I am trying to find $Y(k)$ of the equation $y''(x)-xy(x)=0$ and hence show that $$y(x)=\sqrt{\frac{2}{\pi}}\int_0^{\infty}\cos\left(\frac{k^3}{3}+kx\right) \ dk,$$ given $Y(0)=1$.

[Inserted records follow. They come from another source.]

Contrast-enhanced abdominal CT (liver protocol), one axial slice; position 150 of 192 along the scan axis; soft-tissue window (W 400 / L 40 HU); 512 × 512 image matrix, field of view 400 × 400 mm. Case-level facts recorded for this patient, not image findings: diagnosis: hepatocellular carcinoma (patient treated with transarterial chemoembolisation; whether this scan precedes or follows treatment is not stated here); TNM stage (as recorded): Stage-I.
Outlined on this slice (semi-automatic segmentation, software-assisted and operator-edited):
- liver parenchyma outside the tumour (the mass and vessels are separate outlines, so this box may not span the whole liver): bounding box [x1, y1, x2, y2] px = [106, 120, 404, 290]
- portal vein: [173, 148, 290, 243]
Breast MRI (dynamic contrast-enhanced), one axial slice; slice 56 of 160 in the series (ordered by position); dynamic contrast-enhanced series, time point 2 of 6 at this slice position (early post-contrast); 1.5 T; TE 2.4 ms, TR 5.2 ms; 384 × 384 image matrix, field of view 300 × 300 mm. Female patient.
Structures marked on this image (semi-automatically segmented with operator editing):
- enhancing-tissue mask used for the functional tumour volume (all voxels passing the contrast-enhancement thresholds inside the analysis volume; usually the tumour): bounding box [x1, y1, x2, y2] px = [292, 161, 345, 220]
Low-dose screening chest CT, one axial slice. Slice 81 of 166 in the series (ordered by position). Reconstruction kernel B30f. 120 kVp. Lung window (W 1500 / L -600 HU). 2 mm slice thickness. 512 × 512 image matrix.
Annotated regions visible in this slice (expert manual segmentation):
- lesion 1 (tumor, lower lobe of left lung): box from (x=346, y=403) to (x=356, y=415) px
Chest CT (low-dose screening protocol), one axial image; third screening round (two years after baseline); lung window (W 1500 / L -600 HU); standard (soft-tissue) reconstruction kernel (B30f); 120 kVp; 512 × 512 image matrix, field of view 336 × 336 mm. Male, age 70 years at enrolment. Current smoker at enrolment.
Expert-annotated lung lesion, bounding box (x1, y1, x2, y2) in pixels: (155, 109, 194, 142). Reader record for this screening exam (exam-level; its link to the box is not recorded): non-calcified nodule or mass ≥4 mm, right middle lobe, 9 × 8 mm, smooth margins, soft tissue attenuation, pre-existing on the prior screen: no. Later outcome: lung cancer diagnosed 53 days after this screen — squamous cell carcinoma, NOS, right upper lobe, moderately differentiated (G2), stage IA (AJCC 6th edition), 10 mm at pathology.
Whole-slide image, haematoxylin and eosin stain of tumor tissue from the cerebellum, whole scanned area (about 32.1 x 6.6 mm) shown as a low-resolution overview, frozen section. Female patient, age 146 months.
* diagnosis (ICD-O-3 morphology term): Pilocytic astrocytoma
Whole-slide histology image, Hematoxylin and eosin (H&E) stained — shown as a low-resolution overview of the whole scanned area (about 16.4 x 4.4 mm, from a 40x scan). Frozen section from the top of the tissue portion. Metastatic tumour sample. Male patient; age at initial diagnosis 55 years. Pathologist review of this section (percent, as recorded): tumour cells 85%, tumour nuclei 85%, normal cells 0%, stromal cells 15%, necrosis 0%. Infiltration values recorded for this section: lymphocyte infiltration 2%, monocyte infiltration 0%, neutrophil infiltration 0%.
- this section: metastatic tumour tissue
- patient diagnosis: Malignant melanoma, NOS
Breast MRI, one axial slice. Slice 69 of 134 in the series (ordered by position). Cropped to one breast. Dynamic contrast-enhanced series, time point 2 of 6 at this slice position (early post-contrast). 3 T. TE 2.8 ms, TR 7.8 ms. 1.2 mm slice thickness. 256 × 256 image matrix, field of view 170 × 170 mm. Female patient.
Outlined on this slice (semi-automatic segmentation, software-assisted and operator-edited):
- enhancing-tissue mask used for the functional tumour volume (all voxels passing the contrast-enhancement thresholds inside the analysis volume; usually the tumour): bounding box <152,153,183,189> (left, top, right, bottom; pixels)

Here, we use the following definition of the Fourier transform: $$F(k)=\mathcal{F}(f(x))=\frac{1}{\sqrt{2\pi}}\int_{-\infty}^{\infty}e^{-ikx}f(x) \ dx.$$
It is easy to show that $$\mathcal{F}(xy(x))=i\frac{dY(k)}{dk},$$ where $Y(k)=\mathcal{F}(y(x))$. My working is as follows:
\begin{align} \mathcal{F}(y''(x))-\mathcal{F}(xy(x))&=0 \\ -k^2\mathcal{F}(y(x))-i\frac{dY(k)}{dk}&=0 \\ i\frac{dY(k)}{dk}+k^2Y(k)&=0 \\ \implies Y(k)&=Ae^{ik^2} \\ \implies Y(k)&=e^{ik^2} \\ y(x)&=\mathcal{F}^{-1}(e^{ik^2}) \\ y(x)&=\frac{1}{\sqrt{2\pi}}\int_{-\infty}^{\infty}e^{i(k^2+kx)} \ dk \\ y(x)&=\sqrt{\frac{2}{\pi}}\int_0^{\infty}\cos(k^2+kx) \ dk \ \ \text{(sine is odd)} \end{align} I don't know where/if I've made an error in the argument of $\cos$.
Your error is in the resolution of the differential equation for $Y(k)$.